EXERCISE DIRECTIONS -
Lines from the one containing "left back paw: (234, 341)" to the end of the data below are to be restated exactly, with both ends included and nothing else.

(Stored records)
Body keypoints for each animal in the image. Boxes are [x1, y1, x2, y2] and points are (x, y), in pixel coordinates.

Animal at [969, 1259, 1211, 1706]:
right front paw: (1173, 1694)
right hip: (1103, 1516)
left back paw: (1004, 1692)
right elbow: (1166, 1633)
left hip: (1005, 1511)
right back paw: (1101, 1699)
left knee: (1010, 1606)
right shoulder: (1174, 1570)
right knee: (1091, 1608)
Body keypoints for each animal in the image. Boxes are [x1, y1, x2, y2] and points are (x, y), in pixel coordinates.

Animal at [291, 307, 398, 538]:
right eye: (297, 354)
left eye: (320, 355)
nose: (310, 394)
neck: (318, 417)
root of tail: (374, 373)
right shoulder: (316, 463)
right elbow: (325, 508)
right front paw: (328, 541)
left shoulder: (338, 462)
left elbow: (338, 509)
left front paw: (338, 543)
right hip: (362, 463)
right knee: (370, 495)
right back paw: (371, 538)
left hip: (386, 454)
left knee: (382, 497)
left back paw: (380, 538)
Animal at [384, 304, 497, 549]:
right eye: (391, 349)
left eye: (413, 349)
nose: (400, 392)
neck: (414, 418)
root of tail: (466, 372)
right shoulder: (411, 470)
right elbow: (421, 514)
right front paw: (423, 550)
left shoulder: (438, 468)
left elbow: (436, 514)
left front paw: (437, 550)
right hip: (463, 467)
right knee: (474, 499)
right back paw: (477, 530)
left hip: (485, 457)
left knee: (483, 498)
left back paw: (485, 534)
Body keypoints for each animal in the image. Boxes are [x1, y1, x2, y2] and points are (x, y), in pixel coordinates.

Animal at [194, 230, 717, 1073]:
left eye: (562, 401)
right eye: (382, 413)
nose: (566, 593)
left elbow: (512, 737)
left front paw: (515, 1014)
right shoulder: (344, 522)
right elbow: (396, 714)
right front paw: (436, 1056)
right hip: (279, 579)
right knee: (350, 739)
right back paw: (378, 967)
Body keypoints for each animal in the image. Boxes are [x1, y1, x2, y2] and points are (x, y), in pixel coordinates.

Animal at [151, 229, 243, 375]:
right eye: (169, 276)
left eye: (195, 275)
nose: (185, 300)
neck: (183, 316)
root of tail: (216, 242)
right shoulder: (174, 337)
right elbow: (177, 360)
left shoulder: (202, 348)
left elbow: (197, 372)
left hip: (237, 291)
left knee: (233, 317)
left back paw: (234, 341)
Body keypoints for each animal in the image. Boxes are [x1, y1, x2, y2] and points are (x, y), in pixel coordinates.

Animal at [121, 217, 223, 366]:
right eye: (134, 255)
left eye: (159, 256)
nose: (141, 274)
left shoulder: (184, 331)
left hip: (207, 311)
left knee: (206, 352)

RESPONSE BOX -
left back paw: (234, 341)
Body keypoints for each animal in the image. Boxes are [x1, y1, x2, y2] and points are (x, y), in pixel coordinates.

Animal at [121, 217, 223, 366]:
right eye: (134, 255)
left eye: (159, 256)
nose: (141, 274)
left shoulder: (184, 331)
left hip: (207, 311)
left knee: (206, 352)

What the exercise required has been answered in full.